Buyout Firms Face NY Insurance Probe Into Annuities

  • Regulators subpoena Apollo, Guggenheim, Harbinger, Goldman
  • NY’s Lawsky cites ‘short-term focus’ of sponsors
  • Possible repercussions for life insurance annuity business

The two firms, along with Harbinger Group Inc. and Goldman Sachs Group Inc. received subpoenas from the New York Department of Financial Services (DFS) earlier this month requesting material on investment allocations, return assumptions and other documents, according to a person familiar with the matter. It is part of an effort by the agency to develop and carry out new rules for reviewing potential acquisitions of insurance companies.

“Our counsel is communicating with staff for the DFS in order to cooperate with this inquiry and develop a plan for the production of documents,” Guggenheim said in a statement to Buyouts. “There has been no allegation of wrongdoing by any party and this inquiry relates only to the DFS effort to gather information as part of their rulemaking process.” Last December, Guggenheim Partners agreed to buy Sun Life Financial Inc’s annuity unit for $1.4 billion. Spokespeople for Goldman Sachs and Harbinger Group declined to comment.

The agency is seeking to address buyout firms’ “short-term focus” that “may result in an incentive to increase investment risk and leverage in order to boost short-term return,” Benjamin Lawsky, superintendent of the Department of Financial Services, said in a speech last month that laid out the regulatory push.

Lawksy said private equity-controlled insurers account for nearly 30 percent of the indexed annuity market, up from 7 percent a year ago.

All told, U.S. sponsors closed an estimated 60 acquisition in the insurance space between Jan. 1, 2012 and May 30, 2013, according to data from Thomson Reuters.
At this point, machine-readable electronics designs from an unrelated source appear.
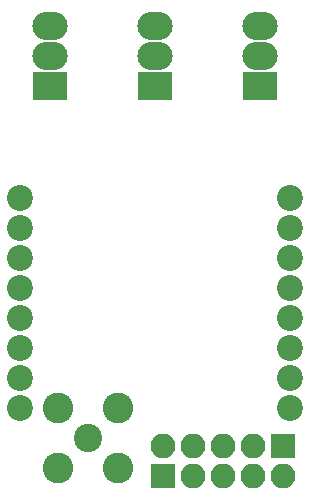
<source format=gbs>
G04 #@! TF.FileFunction,Soldermask,Bot*
%FSLAX46Y46*%
G04 Gerber Fmt 4.6, Leading zero omitted, Abs format (unit mm)*
G04 Created by KiCad (PCBNEW 4.0.7) date Fri Oct  5 14:58:57 2018*
%MOMM*%
%LPD*%
G01*
G04 APERTURE LIST*
%ADD10C,0.100000*%
%ADD11R,2.100000X2.100000*%
%ADD12O,2.100000X2.100000*%
%ADD13C,2.200000*%
%ADD14R,3.000000X2.400000*%
%ADD15O,3.000000X2.400000*%
%ADD16C,2.600000*%
%ADD17C,2.400000*%
G04 APERTURE END LIST*
D10*
D11*
X121920000Y-123190000D03*
D12*
X124460000Y-123190000D03*
X127000000Y-123190000D03*
X129540000Y-123190000D03*
X132080000Y-123190000D03*
D13*
X109855000Y-99695000D03*
X109855000Y-102235000D03*
X109855000Y-104775000D03*
X109855000Y-107315000D03*
X109855000Y-109855000D03*
X109855000Y-112395000D03*
X109855000Y-114935000D03*
X109855000Y-117475000D03*
X132715000Y-117475000D03*
X132715000Y-114935000D03*
X132715000Y-112395000D03*
X132715000Y-109855000D03*
X132715000Y-107315000D03*
X132715000Y-104775000D03*
X132715000Y-102235000D03*
X132715000Y-99695000D03*
D14*
X112395000Y-90170000D03*
D15*
X112395000Y-87630000D03*
X112395000Y-85090000D03*
D16*
X113030000Y-122555000D03*
X113030000Y-117475000D03*
X118110000Y-117475000D03*
X118110000Y-122555000D03*
D17*
X115570000Y-120015000D03*
D14*
X121285000Y-90170000D03*
D15*
X121285000Y-87630000D03*
X121285000Y-85090000D03*
D14*
X130175000Y-90170000D03*
D15*
X130175000Y-87630000D03*
X130175000Y-85090000D03*
D11*
X132080000Y-120650000D03*
D12*
X129540000Y-120650000D03*
X127000000Y-120650000D03*
X124460000Y-120650000D03*
X121920000Y-120650000D03*
M02*

</source>
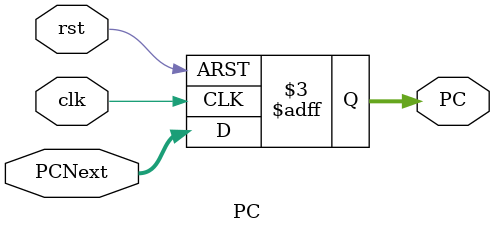
<source format=sv>
module PC (
    input logic [31:0] PCNext,
    input logic clk,rst,
    output logic [31:0] PC
);
    
    always_ff @(posedge clk or negedge rst) begin
        if (rst == 1'b0) begin
            PC <= 32'h8000_0000;
        end else begin
            PC <= PCNext;
        end
    end 
endmodule

</source>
The most active sponsor in the group, ABRY Partners, closed 13 deals starting with the platform acquisition of Confie Seguros Inc. for an undisclosed sum and followed by a number of add-ons. Genstar Capital LLC closed six deals, including several add-ons for Confie Seguros before its sale to Abry. GTCR LLC purchased nine companies, including several add-ons, while BHMS Investments LP closed five and J.C. Flowers & Co. LLC bought three. In the largest deal whose price was disclosed, New Mountain Capital LLC paid $1.3 billion for AmWINS Group Inc., a wholesale insurance specialist with property, casualty and group benefits products.

Annuities are insurance products that people buy to guarantee their income in retirement. They may include a predetermined, periodic payout to a customer upon retirement after regular payments during working years.

While Lawsky didn’t lay out any proposed rule changes for annuity deals, he said rules on banking acquisitions are more stringent.

“The long term nature of the life insurance business raises similar issues, yet under current regulations it is less burdensome for a private equity firm to acquire an insurer than a bank,” he said.

But sponsors that own insurance companies point out that they often structure them for longer holding periods than are typical for their investments.

Apollo Global Management’s Athene, which is buying Aviva plc’s U.S. annuity and life insurance unit for $1.6 billion, is backed primarily by permanent capital from AP Alternative Assets, a publicly-traded vehicle listed on the Amsterdam stock exchange, not a buyout fund. “Apollo’s private equity funds have no investment in Athene,” according to a statement from the firm.

Athene is already regulated by the New York State Department of Financial Services following the agency’s review and approval of Athene’s 2012 acquisition of Presidential Life, a fixed annuity provider based in Nyack, N.Y., Apollo Global Management said in a statement.

Harbinger Group Inc., a publicly-traded holding company similar to Warren Buffett’s Berkshire Hathaway, directly owns Fidelity & Guaranty Life. Harbinger Capital Partners, the New York-based hedge fund and private equity manager, owns a stake in Harbinger Group.

Jim Hatem, an insurance partner at Nixon Peabody LLP, said the move by Lawsky could impact the entire industry as well as other state regulators since the state accounts for a big chunk of private equity and insurance company activity.

“This is a refinement of the analysis that the insurance departments have traditionally undertaken when looking at insurance companies and who owns them and who runs them,” Hatem said. Lawsky “said we’ll make sure that these companies provide customer service even though there will be demands on their capital to streamline their operations.”

Typically, any blow-ups by insurance firms where policy holders don’t get paid are caused not by the shareholders of the companies, but by management decisions within the firm itself, he said.

Noah Theran, a spokesman with the Private Equity Growth Capital Council, a pro-industry group for buyout firms, said the private equity business is comprised of long-term investors that strengthen companies over time.

“One reason why institutional investors such as pension funds, university endowments and charitable foundations favor private equity investment is the long-term nature of the asset class,” Theran said in an email. “Claims to the contrary are simply unfounded.”